Ireuda Silva – Tem comunidades que eu fui que, às vezes, as pessoas falam o seguinte: essas pessoas estão aqui porque votaram nela e estão aqui para fazer bonito. Tem uma comunidade que eu posso citar, que é a comunidade Paz e Vida. Eu nunca fui lá para pedir voto, pois nem sabia que aquela comunidade existia, na verdade. Um dia, saindo com uma amiga que me convidou para visitar uma associação, eu conheci a comunidade Paz e Vida e vendo a necessidade daquela população, eu me voltei e me inclinei totalmente para poder lutar e buscar com eles. Pra você ter uma idéia, a situação lá é tão crítica que tem aí nas redes sociais fotos minhas quando eu estive lá pra fazer uma reunião com o pessoal e eu saí de lá desesperada, porque eu tenho pavor de cobra e o bicho invadiu a comunidade.
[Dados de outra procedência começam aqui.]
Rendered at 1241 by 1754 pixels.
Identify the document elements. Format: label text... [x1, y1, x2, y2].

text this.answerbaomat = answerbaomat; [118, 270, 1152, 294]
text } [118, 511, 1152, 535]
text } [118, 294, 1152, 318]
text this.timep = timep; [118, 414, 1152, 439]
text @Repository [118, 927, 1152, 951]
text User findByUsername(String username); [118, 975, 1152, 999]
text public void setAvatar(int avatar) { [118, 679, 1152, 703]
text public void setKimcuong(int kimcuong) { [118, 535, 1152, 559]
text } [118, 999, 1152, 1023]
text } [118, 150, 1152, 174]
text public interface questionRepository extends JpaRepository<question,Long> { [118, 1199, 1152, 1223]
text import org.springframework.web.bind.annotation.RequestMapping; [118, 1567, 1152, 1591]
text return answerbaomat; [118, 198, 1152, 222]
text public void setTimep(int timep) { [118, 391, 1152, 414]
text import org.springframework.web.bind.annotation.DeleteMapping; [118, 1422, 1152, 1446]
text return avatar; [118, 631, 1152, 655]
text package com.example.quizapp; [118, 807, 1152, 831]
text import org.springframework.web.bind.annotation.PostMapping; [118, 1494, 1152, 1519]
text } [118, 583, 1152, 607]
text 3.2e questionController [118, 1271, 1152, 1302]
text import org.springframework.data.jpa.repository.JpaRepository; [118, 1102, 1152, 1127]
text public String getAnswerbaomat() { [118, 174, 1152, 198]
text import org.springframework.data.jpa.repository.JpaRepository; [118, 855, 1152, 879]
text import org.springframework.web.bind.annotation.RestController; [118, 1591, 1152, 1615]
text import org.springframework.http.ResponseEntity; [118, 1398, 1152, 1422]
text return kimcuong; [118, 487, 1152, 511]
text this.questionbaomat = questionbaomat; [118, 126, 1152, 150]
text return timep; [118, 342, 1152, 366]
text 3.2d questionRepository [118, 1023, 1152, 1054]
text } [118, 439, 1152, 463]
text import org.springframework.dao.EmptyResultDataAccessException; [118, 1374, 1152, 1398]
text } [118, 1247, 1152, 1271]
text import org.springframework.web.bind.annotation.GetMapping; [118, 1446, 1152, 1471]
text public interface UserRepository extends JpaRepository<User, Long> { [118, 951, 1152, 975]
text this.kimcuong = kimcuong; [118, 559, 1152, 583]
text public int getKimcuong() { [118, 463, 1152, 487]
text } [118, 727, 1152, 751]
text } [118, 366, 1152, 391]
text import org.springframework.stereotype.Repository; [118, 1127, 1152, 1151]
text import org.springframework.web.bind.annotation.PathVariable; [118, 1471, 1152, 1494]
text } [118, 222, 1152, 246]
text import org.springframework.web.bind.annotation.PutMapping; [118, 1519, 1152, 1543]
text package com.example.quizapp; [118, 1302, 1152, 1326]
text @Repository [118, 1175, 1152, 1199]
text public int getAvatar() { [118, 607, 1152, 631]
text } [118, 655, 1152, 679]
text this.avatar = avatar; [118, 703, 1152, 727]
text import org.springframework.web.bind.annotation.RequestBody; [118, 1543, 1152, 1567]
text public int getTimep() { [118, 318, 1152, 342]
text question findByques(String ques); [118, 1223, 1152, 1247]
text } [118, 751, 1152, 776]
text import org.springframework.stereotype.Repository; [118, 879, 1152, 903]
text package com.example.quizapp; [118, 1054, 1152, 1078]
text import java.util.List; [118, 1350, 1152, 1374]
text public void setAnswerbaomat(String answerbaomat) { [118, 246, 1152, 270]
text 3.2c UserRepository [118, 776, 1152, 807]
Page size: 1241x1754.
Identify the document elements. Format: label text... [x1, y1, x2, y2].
Está ai nas redes sociais e que não é a primeira e nem a segunda vez. Eu já fui, voltei, volto e estou ali dentro daquela comunidade, porque eu me coloco no lugar deles. É simples assim. É só você se colocar no lugar daquelas pessoas. Às vezes, você não tem nem a condição de resolver aquele problema, mas ouvir já é um alívio de imediato. Eu me coloco na condição daquelas pessoas e, por isso, que eu sempre estou dentro das comunidades. Eu não conheço Salvador da janela do meu carro e nem da janela do meu apartamento, porque eu não moro em lugar nobre, mas eu conheço de estar ali, de ver, de conviver e de saber que a dor não tem tamanho.

TV Servidor – A senhora integra a bancada evangélica na Câmara Municipal de Salvador e faz parte de base do governo. Pelo fato de ser uma das integrantes da base do governo e uma das mais importantes aliadas ao prefeito ACM Neto, quais são as suas expectativas em relação a administração municipal?
Ireuda Silva – Primeiro, não existe essa coisa de aliada. Eu sempre uso o termo ‘parceria’, ‘trabalho’. Nós fomos eleitos e estamos na base do prefeito para apoiar porque ele tem feito um bom trabalho. É um jovem comprometido, temos que reconhecer isso. Ele deu uma nova identidade a essa cidade, merece o meu respeito, a minha inclinação e o meu apoio como vereadora. Isso não é só com palavras. Eu não posso chegar em uma tribuna ou até mesmo nesta entrevista e não enaltecer esse prefeito sem contribuir, eu não posso, mas buscar, levar e encaminhar, isso sim eu tenho feito. É um prefeito que tem uma sensibilidade, principalmente, para o social. Eu digo porque eu já o procurei. Eu fui bem ouvida, bem atendida, principalmente, com a questão do Paz e Vida onde ele por si só já tinha uma inclinação para o problema e outros fatos. A questão não é de ser aliada, a questão é de se reconhecer e se valorizar aquilo que se tem. Nós temos uma gestão que tem sido uma gestão de contribuição, de trabalho e de respeito com essa cidade. Então, vamos aplaudir.